Book Synopsis The Spectre of War by : Jonathan Haslam
Download or read book The Spectre of War written by Jonathan Haslam and published by Princeton University Press. This book was released on 2022-09-27 with total page 504 pages. Available in PDF, EPUB and Kindle. Book excerpt: A bold new history showing that the fear of Communism was a major factor in the outbreak of World War II The Spectre of War looks at a subject we thought we knew—the roots of the Second World War—and upends our assumptions with a masterful new interpretation. Looking beyond traditional explanations based on diplomatic failures or military might, Jonathan Haslam explores the neglected thread connecting them all: the fear of Communism prevalent across continents during the interwar period. Marshalling an array of archival sources, including records from the Communist International, Haslam transforms our understanding of the deep-seated origins of World War II, its conflicts, and its legacy.
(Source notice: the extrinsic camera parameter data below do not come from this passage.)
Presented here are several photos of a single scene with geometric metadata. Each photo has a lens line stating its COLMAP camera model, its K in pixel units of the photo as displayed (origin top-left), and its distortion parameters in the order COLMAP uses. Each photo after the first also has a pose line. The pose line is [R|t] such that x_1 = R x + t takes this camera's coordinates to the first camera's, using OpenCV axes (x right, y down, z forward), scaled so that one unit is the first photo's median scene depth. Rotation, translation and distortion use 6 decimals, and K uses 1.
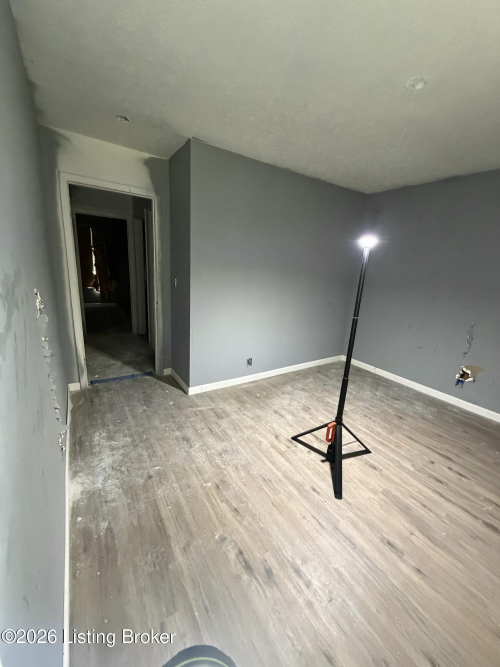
lens RADIAL K [[268.0, 0, 250.0], [0, 268.0, 333.5], [0, 0, 1]] dist [0.001158, -0.000209]
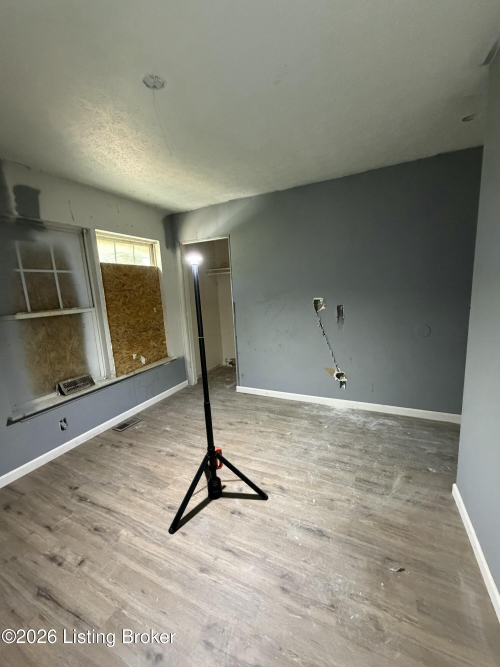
lens RADIAL K [[268.0, 0, 250.0], [0, 268.0, 333.5], [0, 0, 1]] dist [0.001158, -0.000209]
pose [[-0.853220, 0.073747, -0.516310, 0.643601], [-0.125603, 0.931762, 0.340651, -0.366576], [0.506200, 0.355500, -0.785736, 1.601395]]
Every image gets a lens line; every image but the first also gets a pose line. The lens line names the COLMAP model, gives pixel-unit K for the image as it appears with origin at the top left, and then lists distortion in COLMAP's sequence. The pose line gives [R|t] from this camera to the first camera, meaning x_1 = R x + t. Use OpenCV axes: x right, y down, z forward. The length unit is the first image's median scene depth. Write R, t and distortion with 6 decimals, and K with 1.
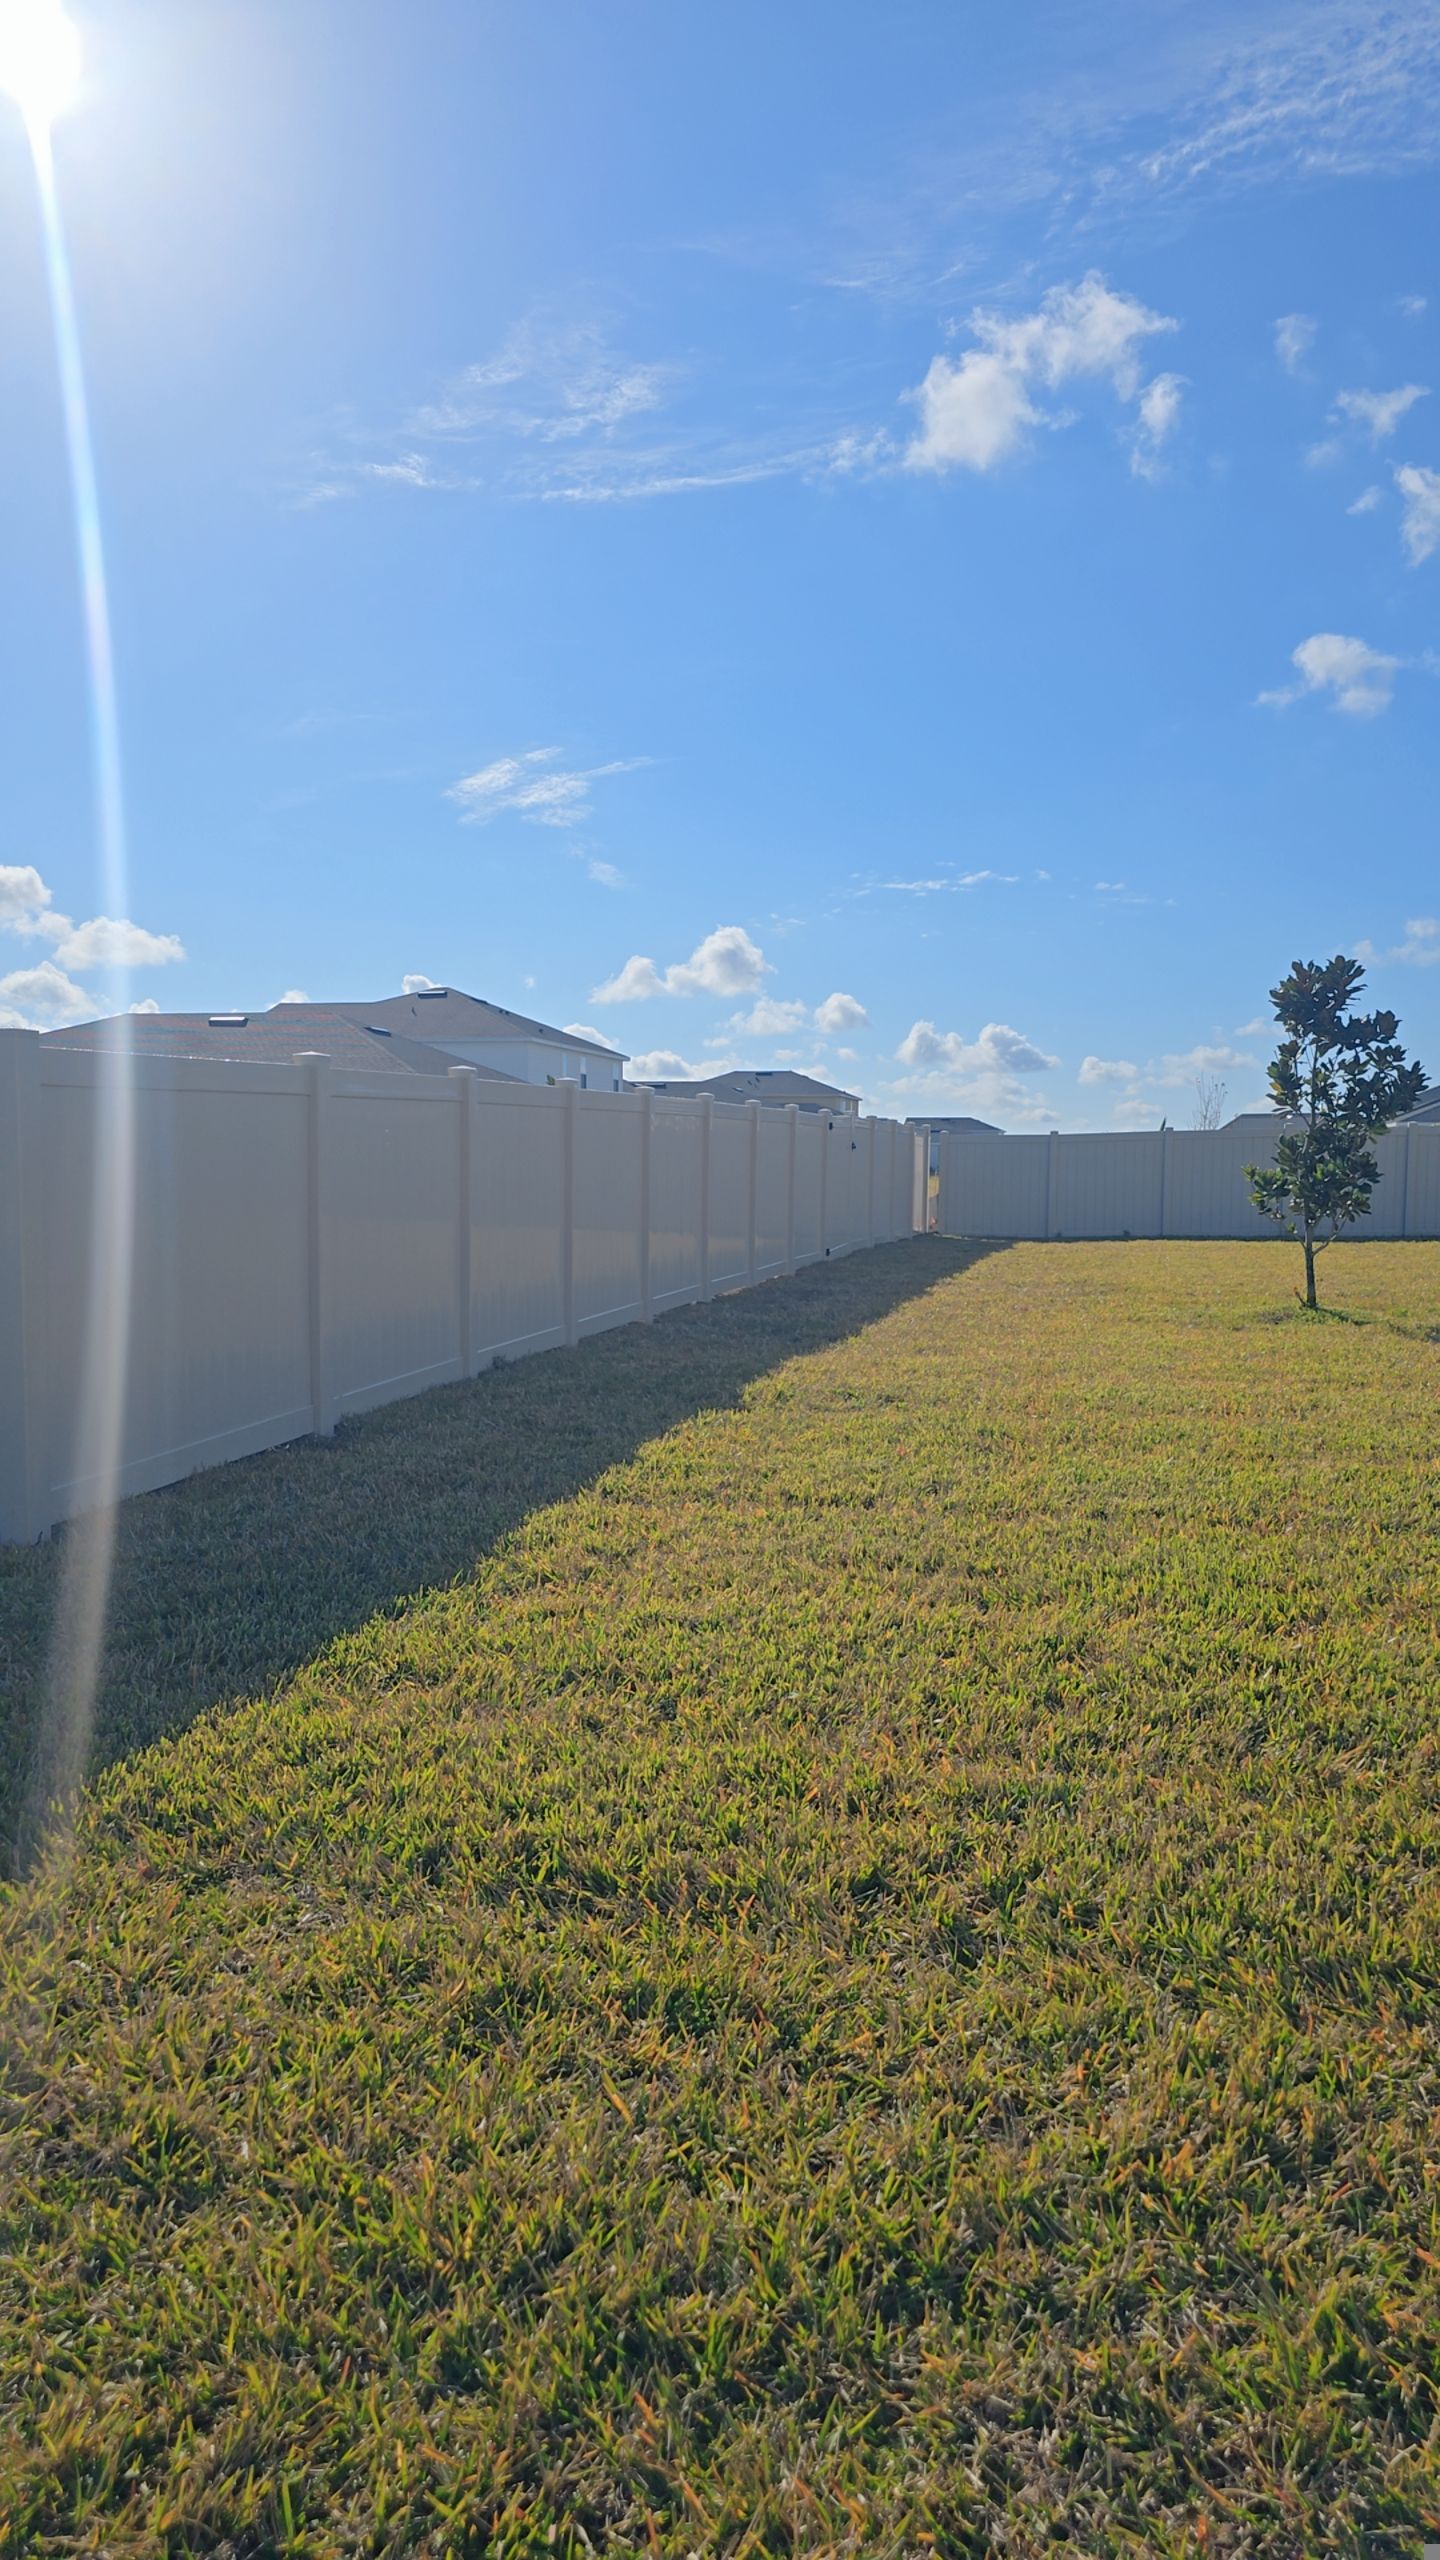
lens RADIAL K [[1687.6, 0, 726.8], [0, 1687.6, 1288.2], [0, 0, 1]] dist [0.056252, -0.050486]
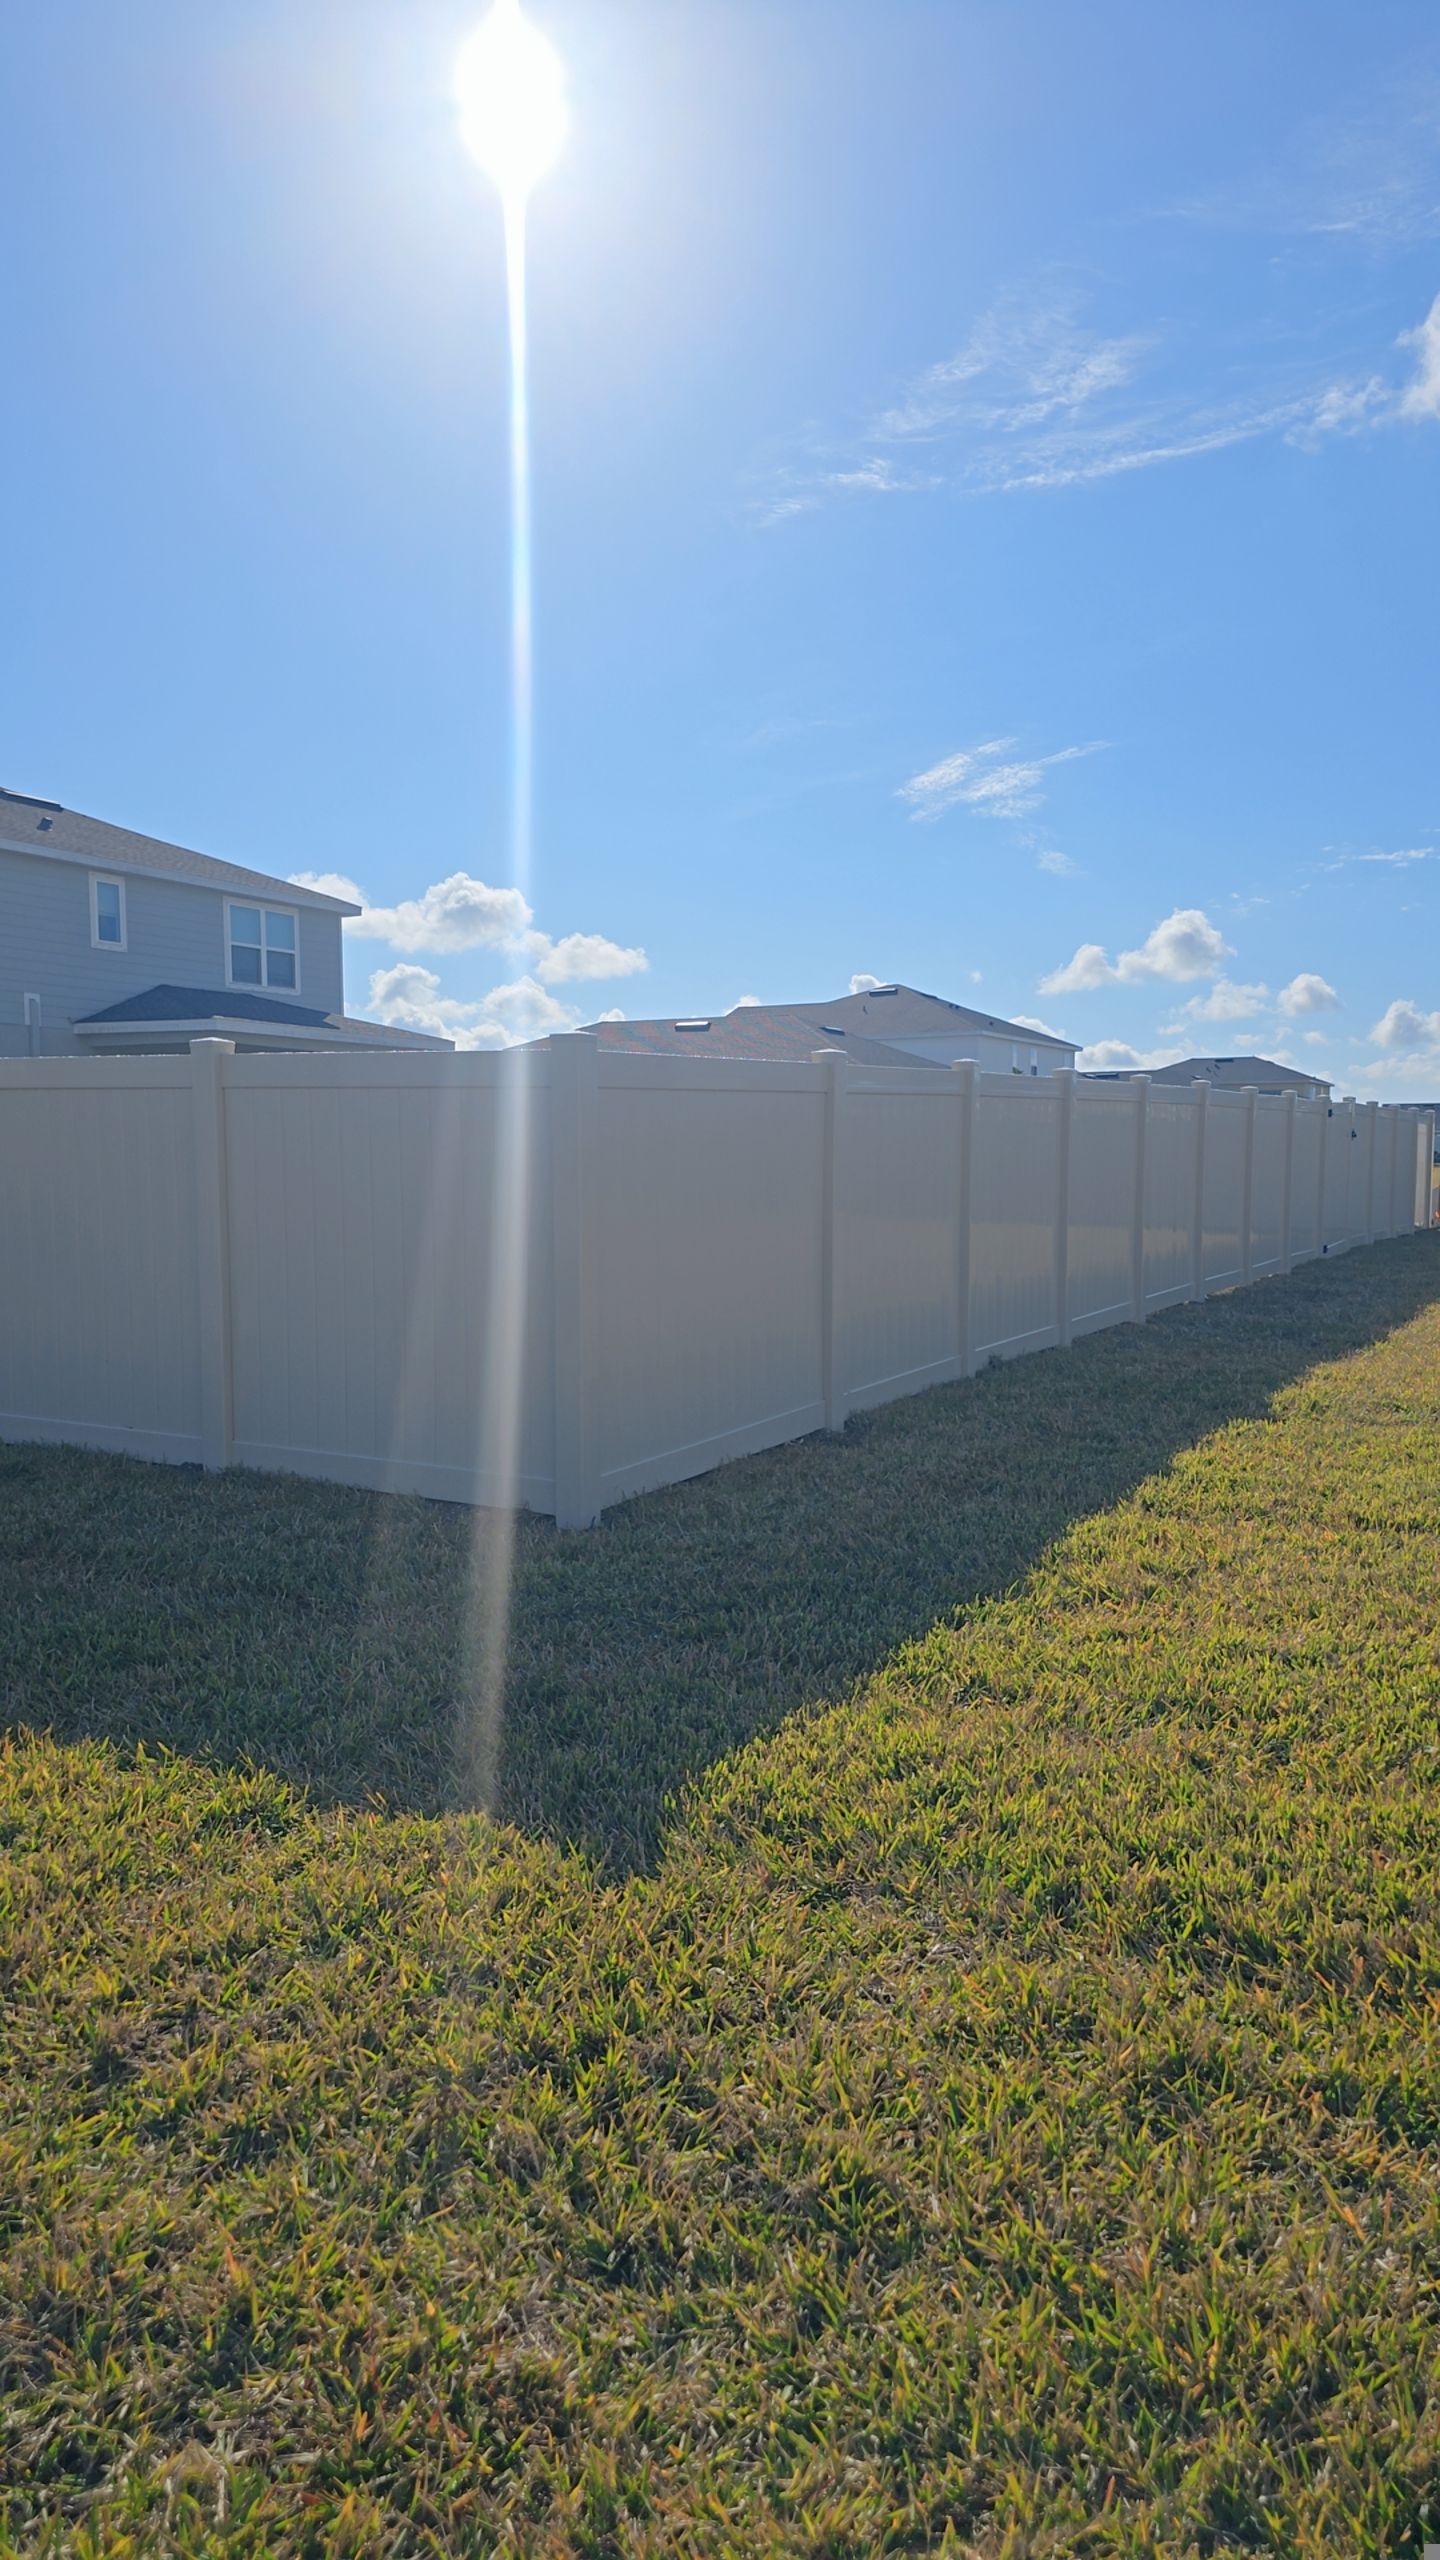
lens RADIAL K [[1670.2, 0, 709.6], [0, 1670.2, 1267.4], [0, 0, 1]] dist [0.057159, -0.045876]
pose [[0.968558, 0.007540, -0.248673, -0.121473], [-0.009637, 0.999928, -0.007215, -0.004228], [0.248601, 0.009384, 0.968561, 0.041875]]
Haslam offers a panoramic view of Europe and northeast Asia during the 1920s and 1930s, connecting fascism’s emergence with the impact of the 1917 Bolshevik Revolution. World War I had economically destabilized many nations, and the threat of Communist revolt loomed large in the ensuing social unrest. As Moscow supported Communist efforts in France, Spain, China, and beyond, opponents such as the British feared for the stability of their global empire, and viewed fascism as the only force standing between them and the Communist overthrow of the existing order. The appeasement and political misreading of Nazi Germany and fascist Italy that followed held back the spectre of rebellion—only to usher in the later advent of war. Illuminating ideological differences in the decades before World War II, and the continuous role of pre- and postwar Communism, The Spectre of War provides unprecedented context for one of the most momentous calamities of the twentieth century.